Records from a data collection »
►
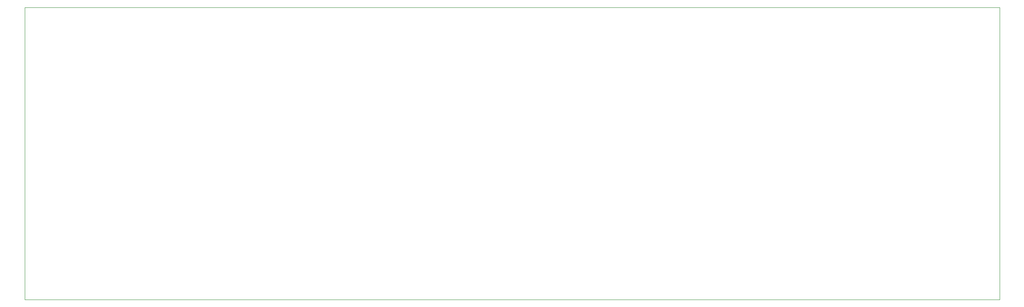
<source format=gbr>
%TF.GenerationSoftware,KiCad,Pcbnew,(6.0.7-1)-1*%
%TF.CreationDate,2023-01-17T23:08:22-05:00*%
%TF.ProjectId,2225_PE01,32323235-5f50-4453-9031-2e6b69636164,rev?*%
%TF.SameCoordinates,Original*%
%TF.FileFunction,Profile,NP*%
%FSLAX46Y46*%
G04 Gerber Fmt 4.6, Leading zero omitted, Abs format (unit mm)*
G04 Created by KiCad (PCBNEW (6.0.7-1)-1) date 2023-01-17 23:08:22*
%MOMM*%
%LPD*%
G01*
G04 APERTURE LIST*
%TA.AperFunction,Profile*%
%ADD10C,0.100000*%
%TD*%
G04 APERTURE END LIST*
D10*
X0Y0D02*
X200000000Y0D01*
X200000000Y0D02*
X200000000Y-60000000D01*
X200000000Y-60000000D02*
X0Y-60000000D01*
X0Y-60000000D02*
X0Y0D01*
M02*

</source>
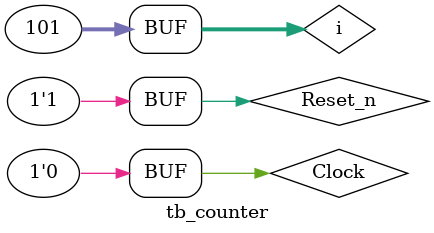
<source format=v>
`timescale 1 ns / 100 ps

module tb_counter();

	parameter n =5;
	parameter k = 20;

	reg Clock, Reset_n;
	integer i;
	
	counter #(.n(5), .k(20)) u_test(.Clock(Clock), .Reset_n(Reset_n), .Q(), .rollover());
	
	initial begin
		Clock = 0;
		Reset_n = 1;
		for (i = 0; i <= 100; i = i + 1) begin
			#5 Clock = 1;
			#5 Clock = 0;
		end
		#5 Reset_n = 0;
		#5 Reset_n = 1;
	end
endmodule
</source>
◄
►
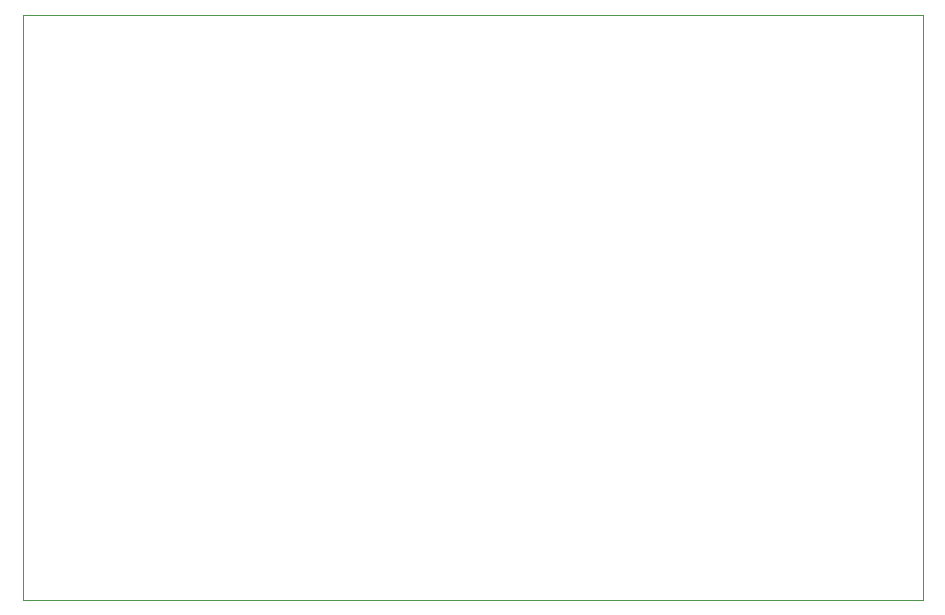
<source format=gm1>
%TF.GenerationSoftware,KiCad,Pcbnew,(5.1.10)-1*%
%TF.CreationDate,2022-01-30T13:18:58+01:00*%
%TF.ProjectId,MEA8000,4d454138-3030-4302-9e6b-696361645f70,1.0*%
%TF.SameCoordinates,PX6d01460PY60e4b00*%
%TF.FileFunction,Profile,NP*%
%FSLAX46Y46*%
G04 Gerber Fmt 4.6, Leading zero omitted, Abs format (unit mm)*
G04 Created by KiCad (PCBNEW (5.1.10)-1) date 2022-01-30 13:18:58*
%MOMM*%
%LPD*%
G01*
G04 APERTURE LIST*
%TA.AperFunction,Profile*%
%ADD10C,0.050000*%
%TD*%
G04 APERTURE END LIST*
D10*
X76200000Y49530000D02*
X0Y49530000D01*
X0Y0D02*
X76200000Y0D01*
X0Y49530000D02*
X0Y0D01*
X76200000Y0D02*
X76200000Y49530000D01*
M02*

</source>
◄
Work instructions » Each line that contains the string "APERTURE" should be copied from the data above.

The completed task »
G04 APERTURE LIST*
G04 APERTURE END LIST*
G04 APERTURE LIST*
G04 APERTURE END LIST*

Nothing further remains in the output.